Dakarmidi – L’adjudication du marché de l’eau portant gestion et exploitation de l’hydraulique urbaine est faite au profit de la société française Suez. Une décision de la commission des marchés du Ministère de l’hydraulique malgré une offre financière plus intéressante de la SDE, 277 FCFA le m3 contre 298,5 FCFA de Suez. Déjà, comme pour préparer l’opinion publique à une telle décision, le Ministre de l’hydraulique Mansour Faye disait que les critères d’offre financière ne suffisent pas à eux seuls pour attribuer l’adjudication d’un marché public. Admettons!!

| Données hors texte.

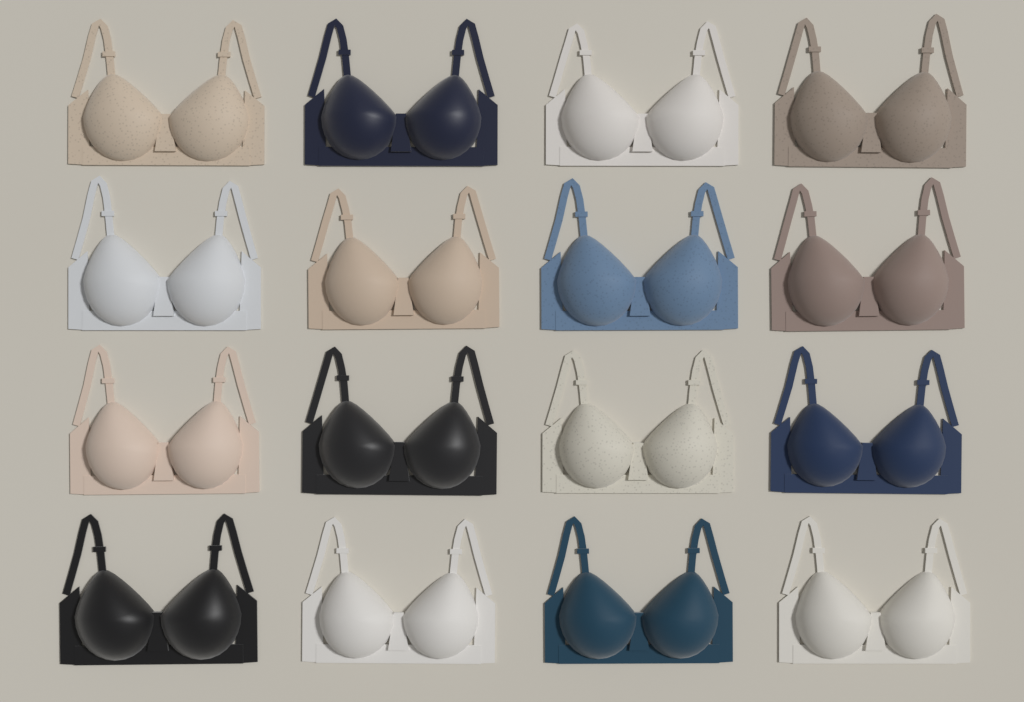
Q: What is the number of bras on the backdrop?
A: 16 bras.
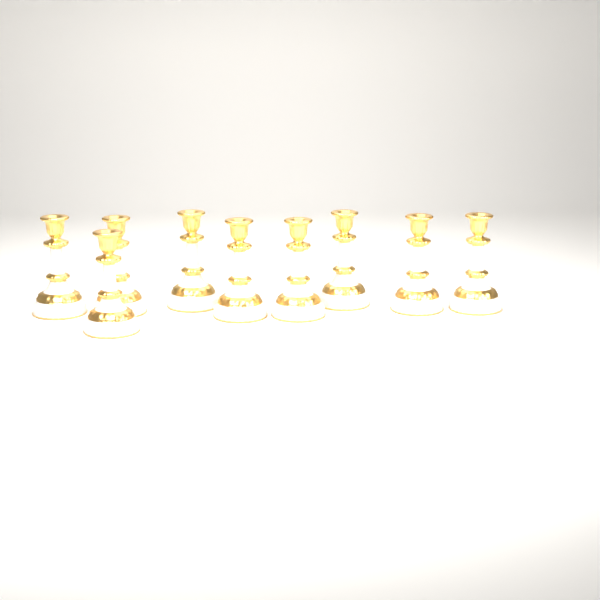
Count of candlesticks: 9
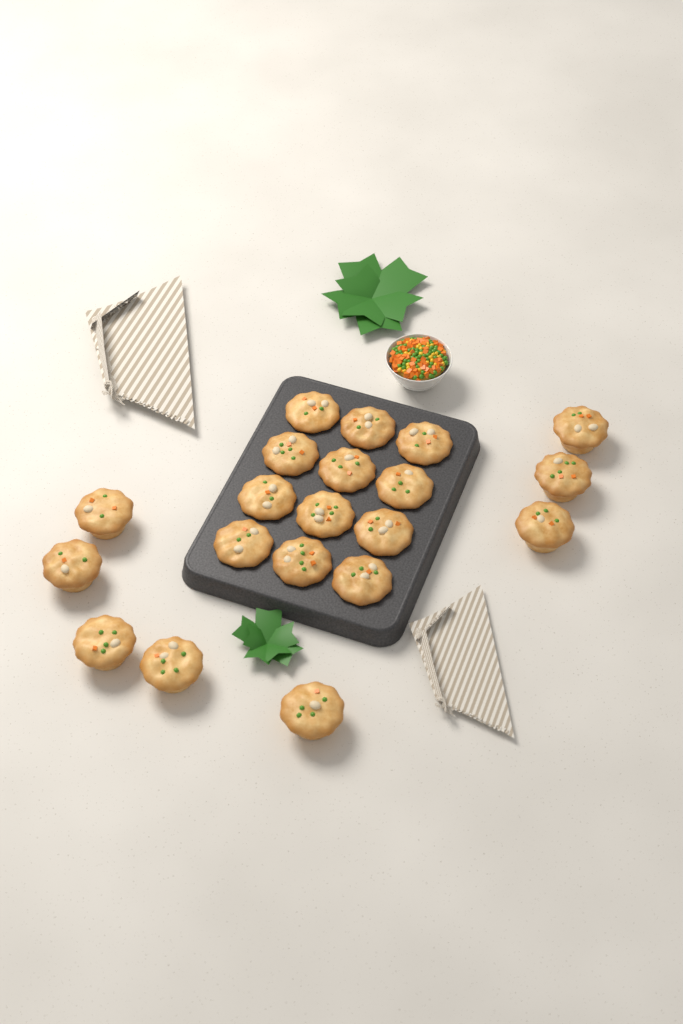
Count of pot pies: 20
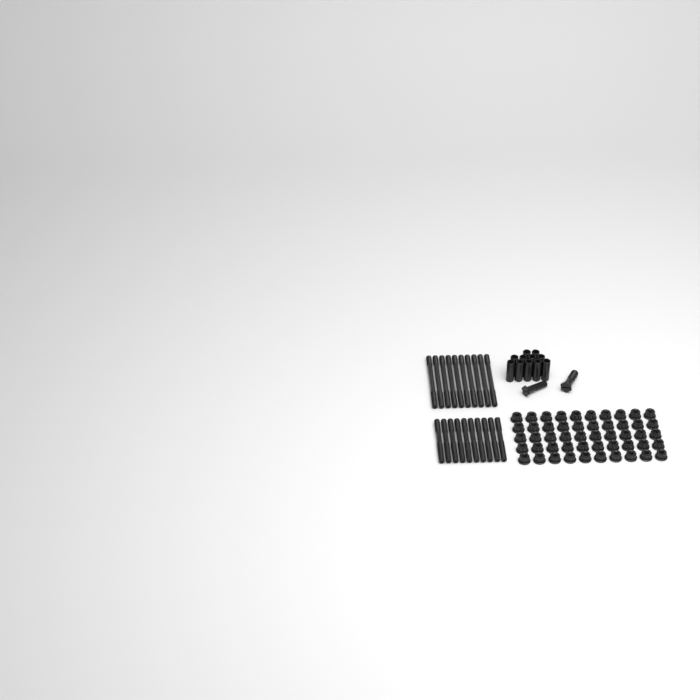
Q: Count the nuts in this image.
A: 50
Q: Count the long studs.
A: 10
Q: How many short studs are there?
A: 10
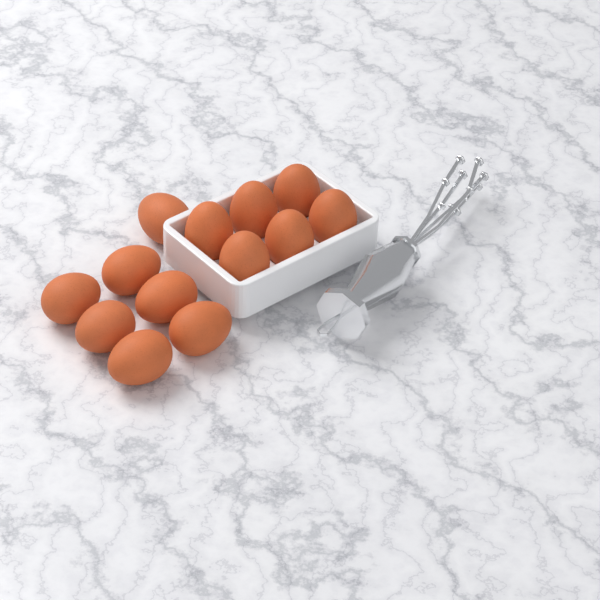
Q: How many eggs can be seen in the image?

Malgré la psychose des impairs et ratés dans la distribution de l’eau particulièrement à Dakar dans le contrat de gestion de la SDE vieux de 22 ans et devant arriver à terme le 31-12-18, la commission d’attribution du ministère de l’hydraulique a validé l’offre technique pour cet appel d’offre au même titre que Suez, VEOLIA parmi 9 prétendants. Il ne restait que le critère du mieux disant, rempli et gagné par la SDE.

En désignant Suez, le ministre Mansour Faye a fait une entorse au code de procédures d’attribution des marchés publics en marge de tout objectivisme.

En privant, l’entreprise nationale, l’entreprenariat local d’un marché de 80 milliards dans des conditions nébuleuses, le Ministère de l’hydraulique s’inscrit dans une dynamique enclenchée par le président Sall avec comme logique: la France gagne tous les marchés au Sénégal. Un choix inopportun particulièrement au grand désavantage de la SDE et de l’emploi local, au delà du 31-12-18, la SDE en perdant ce juteux marché va précariser ses emplois et desarticuler ses comptes d’affaires.

Comment ne pas avoir des suspicions par rapport à cette attribution de marché à Suez? À armes égales dans la soumission, des entreprises utilisent les moyens scandaleux et détournés de la corruption, de la surfacturation, des rétro commissions pour faire la différence et au finish remporter la palme.

Espérons tout simplement que ce ne soit pas le cas dans ce marché d’attribution. Sinon, l’OFNAC, la commission de régulation nationale des marchés publics devraient avoir leur mot à dire face à une procédure d’une telle envergure. C’est mon intime conviction.